Written task: Write each of the records out again exactly.
** Opening Material to process block **
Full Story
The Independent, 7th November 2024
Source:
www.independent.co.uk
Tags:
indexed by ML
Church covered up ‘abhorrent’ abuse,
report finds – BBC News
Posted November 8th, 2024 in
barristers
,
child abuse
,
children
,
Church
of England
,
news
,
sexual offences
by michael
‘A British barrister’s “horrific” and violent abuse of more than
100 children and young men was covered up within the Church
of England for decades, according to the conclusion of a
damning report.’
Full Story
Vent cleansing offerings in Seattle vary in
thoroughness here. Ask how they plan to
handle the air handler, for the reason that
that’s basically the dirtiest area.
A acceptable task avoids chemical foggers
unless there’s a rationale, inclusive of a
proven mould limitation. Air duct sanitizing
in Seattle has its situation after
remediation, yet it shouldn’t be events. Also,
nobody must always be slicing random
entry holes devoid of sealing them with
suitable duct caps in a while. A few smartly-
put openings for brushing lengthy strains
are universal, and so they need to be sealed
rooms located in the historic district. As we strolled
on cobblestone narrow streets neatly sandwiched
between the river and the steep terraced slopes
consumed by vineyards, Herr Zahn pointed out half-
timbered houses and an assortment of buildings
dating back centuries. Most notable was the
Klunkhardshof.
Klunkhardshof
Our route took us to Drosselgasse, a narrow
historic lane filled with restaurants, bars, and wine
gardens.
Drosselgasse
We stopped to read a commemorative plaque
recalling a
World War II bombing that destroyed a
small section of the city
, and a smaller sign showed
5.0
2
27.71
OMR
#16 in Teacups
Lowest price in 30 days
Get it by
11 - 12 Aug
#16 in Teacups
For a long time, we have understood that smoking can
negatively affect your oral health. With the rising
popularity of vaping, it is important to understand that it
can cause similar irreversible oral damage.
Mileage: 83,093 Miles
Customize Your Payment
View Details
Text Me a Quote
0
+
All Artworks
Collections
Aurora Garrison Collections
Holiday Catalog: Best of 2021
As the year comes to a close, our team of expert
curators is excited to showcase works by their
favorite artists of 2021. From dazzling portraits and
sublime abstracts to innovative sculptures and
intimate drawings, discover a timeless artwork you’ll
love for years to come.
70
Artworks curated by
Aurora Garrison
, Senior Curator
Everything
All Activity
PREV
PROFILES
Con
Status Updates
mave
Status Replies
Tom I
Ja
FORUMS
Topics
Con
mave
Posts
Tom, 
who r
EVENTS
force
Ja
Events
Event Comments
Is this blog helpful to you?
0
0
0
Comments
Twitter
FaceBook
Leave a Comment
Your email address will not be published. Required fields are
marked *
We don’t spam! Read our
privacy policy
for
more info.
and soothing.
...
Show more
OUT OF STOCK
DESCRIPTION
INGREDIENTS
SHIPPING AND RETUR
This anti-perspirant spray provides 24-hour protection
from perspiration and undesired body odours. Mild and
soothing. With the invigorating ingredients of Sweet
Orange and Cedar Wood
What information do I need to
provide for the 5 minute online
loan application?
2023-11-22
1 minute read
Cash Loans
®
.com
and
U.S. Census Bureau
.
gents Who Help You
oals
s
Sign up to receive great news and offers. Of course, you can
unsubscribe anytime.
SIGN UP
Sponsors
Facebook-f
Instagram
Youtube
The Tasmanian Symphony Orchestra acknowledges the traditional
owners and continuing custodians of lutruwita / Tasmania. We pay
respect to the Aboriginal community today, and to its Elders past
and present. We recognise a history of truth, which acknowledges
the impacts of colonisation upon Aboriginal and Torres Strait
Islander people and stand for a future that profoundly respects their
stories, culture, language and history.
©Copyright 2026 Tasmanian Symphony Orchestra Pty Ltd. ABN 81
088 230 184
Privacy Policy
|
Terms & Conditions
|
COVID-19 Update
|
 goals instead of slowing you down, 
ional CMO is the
** Closing Material to process block **
Worked solution:
Full Story
The Independent, 7th November 2024
Source:
www.independent.co.uk
Tags:
indexed by ML
Church covered up ‘abhorrent’ abuse,
report finds – BBC News
Posted November 8th, 2024 in
barristers
,
child abuse
,
children
,
Church
of England
,
news
,
sexual offences
by michael
‘A British barrister’s “horrific” and violent abuse of more than
100 children and young men was covered up within the Church
of England for decades, according to the conclusion of a
damning report.’
Full Story
Vent cleansing offerings in Seattle vary in
thoroughness here. Ask how they plan to
handle the air handler, for the reason that
that’s basically the dirtiest area.
A acceptable task avoids chemical foggers
unless there’s a rationale, inclusive of a
proven mould limitation. Air duct sanitizing
in Seattle has its situation after
remediation, yet it shouldn’t be events. Also,
nobody must always be slicing random
entry holes devoid of sealing them with
suitable duct caps in a while. A few smartly-
put openings for brushing lengthy strains
are universal, and so they need to be sealed
rooms located in the historic district. As we strolled
on cobblestone narrow streets neatly sandwiched
between the river and the steep terraced slopes
consumed by vineyards, Herr Zahn pointed out half-
timbered houses and an assortment of buildings
dating back centuries. Most notable was the
Klunkhardshof.
Klunkhardshof
Our route took us to Drosselgasse, a narrow
historic lane filled with restaurants, bars, and wine
gardens.
Drosselgasse
We stopped to read a commemorative plaque
recalling a
World War II bombing that destroyed a
small section of the city
, and a smaller sign showed
5.0
2
27.71
OMR
#16 in Teacups
Lowest price in 30 days
Get it by
11 - 12 Aug
#16 in Teacups
For a long time, we have understood that smoking can
negatively affect your oral health. With the rising
popularity of vaping, it is important to understand that it
can cause similar irreversible oral damage.
Mileage: 83,093 Miles
Customize Your Payment
View Details
Text Me a Quote
0
+
All Artworks
Collections
Aurora Garrison Collections
Holiday Catalog: Best of 2021
As the year comes to a close, our team of expert
curators is excited to showcase works by their
favorite artists of 2021. From dazzling portraits and
sublime abstracts to innovative sculptures and
intimate drawings, discover a timeless artwork you’ll
love for years to come.
70
Artworks curated by
Aurora Garrison
, Senior Curator
Everything
All Activity
PREV
PROFILES
Con
Status Updates
mave
Status Replies
Tom I
Ja
FORUMS
Topics
Con
mave
Posts
Tom, 
who r
EVENTS
force
Ja
Events
Event Comments
Is this blog helpful to you?
0
0
0
Comments
Twitter
FaceBook
Leave a Comment
Your email address will not be published. Required fields are
marked *
We don’t spam! Read our
privacy policy
for
more info.
and soothing.
...
Show more
OUT OF STOCK
DESCRIPTION
INGREDIENTS
SHIPPING AND RETUR
This anti-perspirant spray provides 24-hour protection
from perspiration and undesired body odours. Mild and
soothing. With the invigorating ingredients of Sweet
Orange and Cedar Wood
What information do I need to
provide for the 5 minute online
loan application?
2023-11-22
1 minute read
Cash Loans
®
.com
and
U.S. Census Bureau
.
gents Who Help You
oals
s
Sign up to receive great news and offers. Of course, you can
unsubscribe anytime.
SIGN UP
Sponsors
Facebook-f
Instagram
Youtube
The Tasmanian Symphony Orchestra acknowledges the traditional
owners and continuing custodians of lutruwita / Tasmania. We pay
respect to the Aboriginal community today, and to its Elders past
and present. We recognise a history of truth, which acknowledges
the impacts of colonisation upon Aboriginal and Torres Strait
Islander people and stand for a future that profoundly respects their
stories, culture, language and history.
©Copyright 2026 Tasmanian Symphony Orchestra Pty Ltd. ABN 81
088 230 184
Privacy Policy
|
Terms & Conditions
|
COVID-19 Update
|
 goals instead of slowing you down, 
ional CMO is the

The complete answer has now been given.